Bohan and Bradstreet

Addition or Replacement?

8/10/2018 by Bailey

 

A privately-held industry had organically tripled revenues over the past decade primarily due to expansion into additional market channels. The CEO had a tenured senior leadership team. The business model was at one time a vertical manufacturer and over the years had outsourced 90% of their machining to contract manufacturers. Over last six months profitability was down and revenues had flatlined due to challenges on meeting customer expectations and deliverability.

B&B met with the CEO. The original thought was to add on a Supply Chain Manager to report to the VP Manufacturing. The goal was to improve purchasing, order management, material deliverability from contract manufacturers, and better accountability to customers. OTD was declining. B&B had a detailed conversation on the business evolution, current business model, existing challenges, going forward strategy, and culture. In a very candid conversation B&B brought to the attention of the CEO that as the company had transitioned from a vertical manufacturer to primarily an assembly operation, the need for strength in leadership shifted from manufacturing to supply chain.

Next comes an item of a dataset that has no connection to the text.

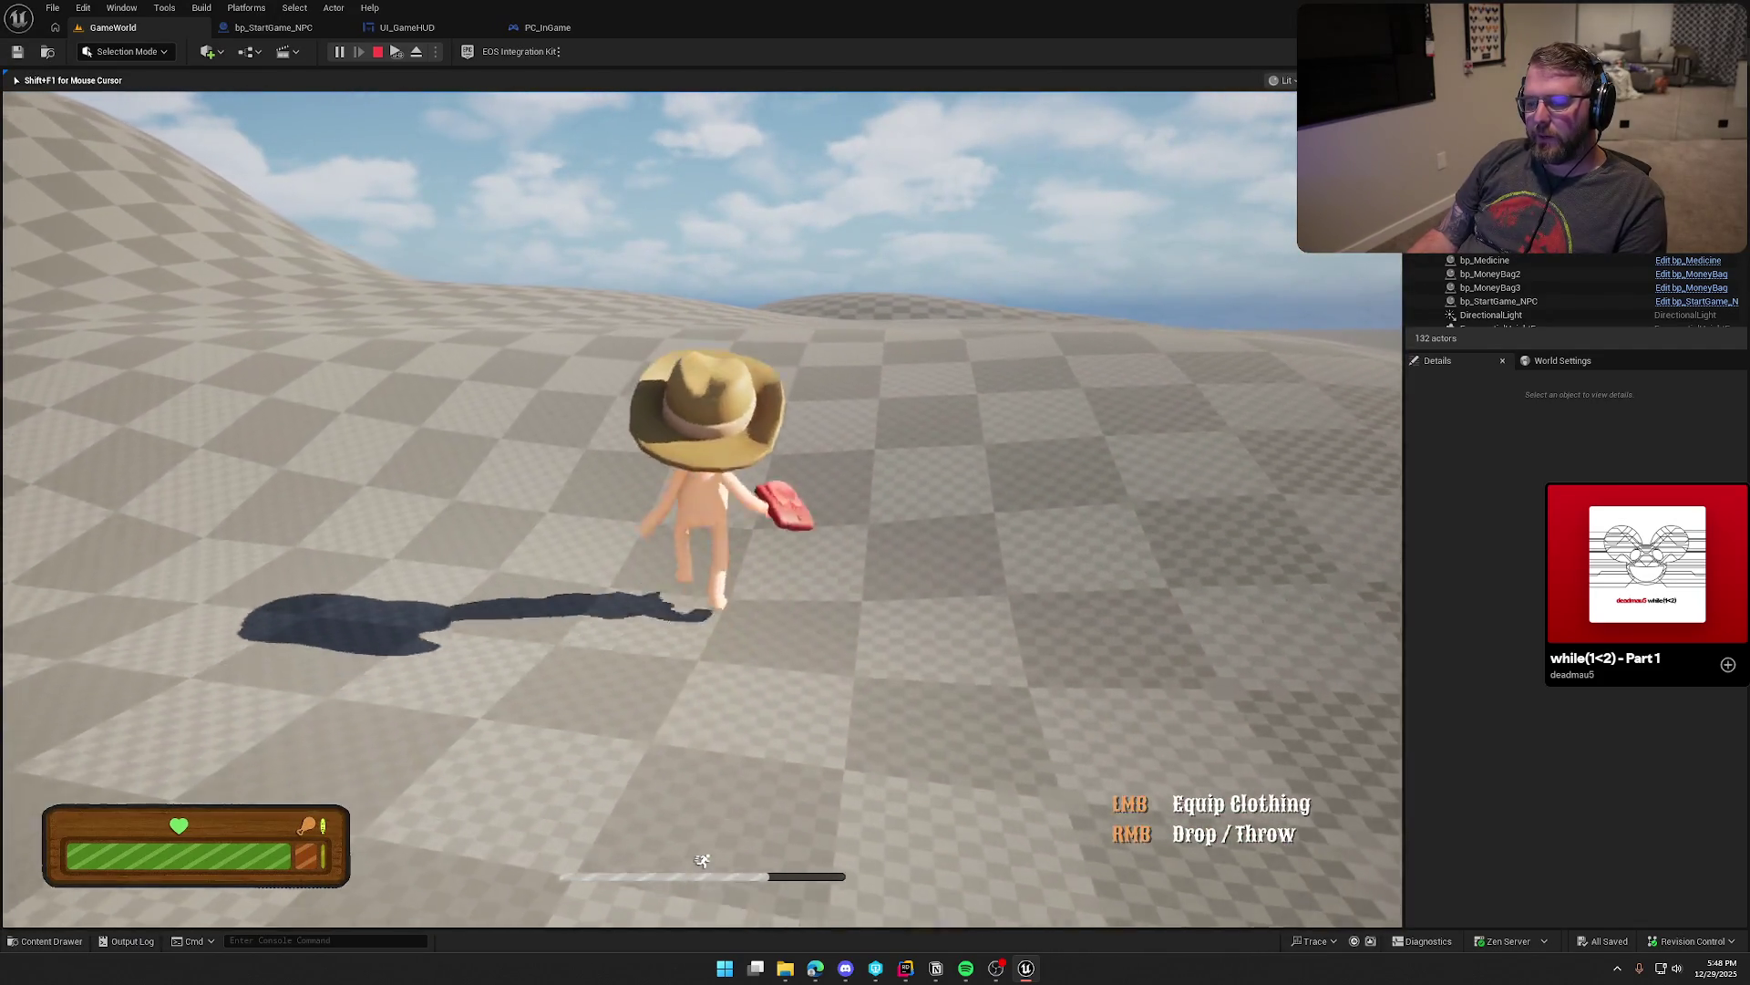
{"action": "key", "text": "w"}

B&B looked at the organization chart and discussed the key employees and roles. The VP Manufacturing was underperforming and adverse to change. The manufacturing operation was being run by a manager that upside potential. B&B made the suggestion to promote the Assembly Manager to Manufacturing Director, eliminate the VP Manufacturing role, and create a VP Operations position that would be responsible for all order management, supply chain, and assembly operations.

B&B teamed with the CEO to define short and long term goals for the new role, create a search and evaluation process, and establish a fair and attractive compensation package. B&B evaluated 83 local candidates, presented a slate of four, collaborated on the interviewing process, and concluded the search from original conversation to acceptance in 39 days.